Task goal:
The records that follow should be returned exactly, pictures excluded.

Dataset records:
********

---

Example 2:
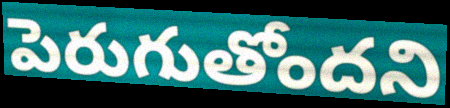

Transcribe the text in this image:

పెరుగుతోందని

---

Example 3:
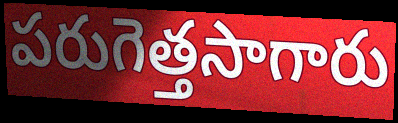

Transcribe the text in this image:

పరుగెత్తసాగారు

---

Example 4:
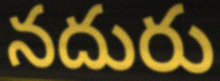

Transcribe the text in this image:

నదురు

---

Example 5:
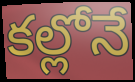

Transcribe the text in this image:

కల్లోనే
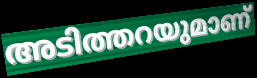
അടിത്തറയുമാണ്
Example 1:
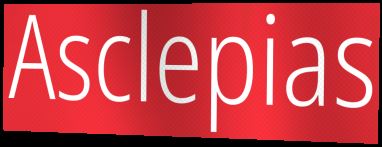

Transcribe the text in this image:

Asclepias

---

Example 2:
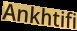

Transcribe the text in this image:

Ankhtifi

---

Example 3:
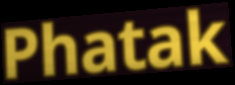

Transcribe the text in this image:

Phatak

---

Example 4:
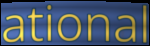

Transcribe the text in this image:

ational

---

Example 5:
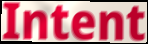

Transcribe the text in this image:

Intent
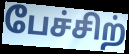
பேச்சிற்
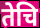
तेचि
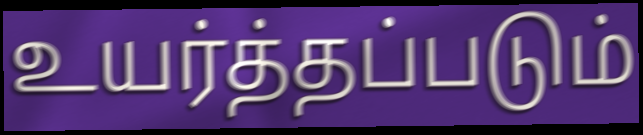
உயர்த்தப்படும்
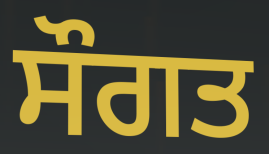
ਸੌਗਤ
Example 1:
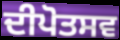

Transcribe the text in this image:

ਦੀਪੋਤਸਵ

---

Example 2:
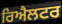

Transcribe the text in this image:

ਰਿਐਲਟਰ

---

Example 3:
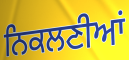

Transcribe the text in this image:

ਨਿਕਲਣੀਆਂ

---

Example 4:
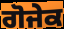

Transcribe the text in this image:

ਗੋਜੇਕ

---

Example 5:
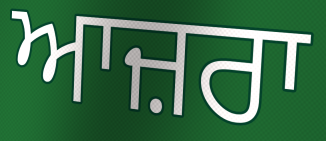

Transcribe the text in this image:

********

Solution:
---

Example 2:

Transcribe the text in this image:

పెరుగుతోందని

---

Example 3:

Transcribe the text in this image:

పరుగెత్తసాగారు

---

Example 4:

Transcribe the text in this image:

నదురు

---

Example 5:

Transcribe the text in this image:

కల్లోనే
അടിത്തറയുമാണ്
Example 1:

Transcribe the text in this image:

Asclepias

---

Example 2:

Transcribe the text in this image:

Ankhtifi

---

Example 3:

Transcribe the text in this image:

Phatak

---

Example 4:

Transcribe the text in this image:

ational

---

Example 5:

Transcribe the text in this image:

Intent
பேச்சிற்
तेचि
உயர்த்தப்படும்
ਸੌਗਤ
Example 1:

Transcribe the text in this image:

ਦੀਪੋਤਸਵ

---

Example 2:

Transcribe the text in this image:

ਰਿਐਲਟਰ

---

Example 3:

Transcribe the text in this image:

ਨਿਕਲਣੀਆਂ

---

Example 4:

Transcribe the text in this image:

ਗੋਜੇਕ

---

Example 5:

Transcribe the text in this image:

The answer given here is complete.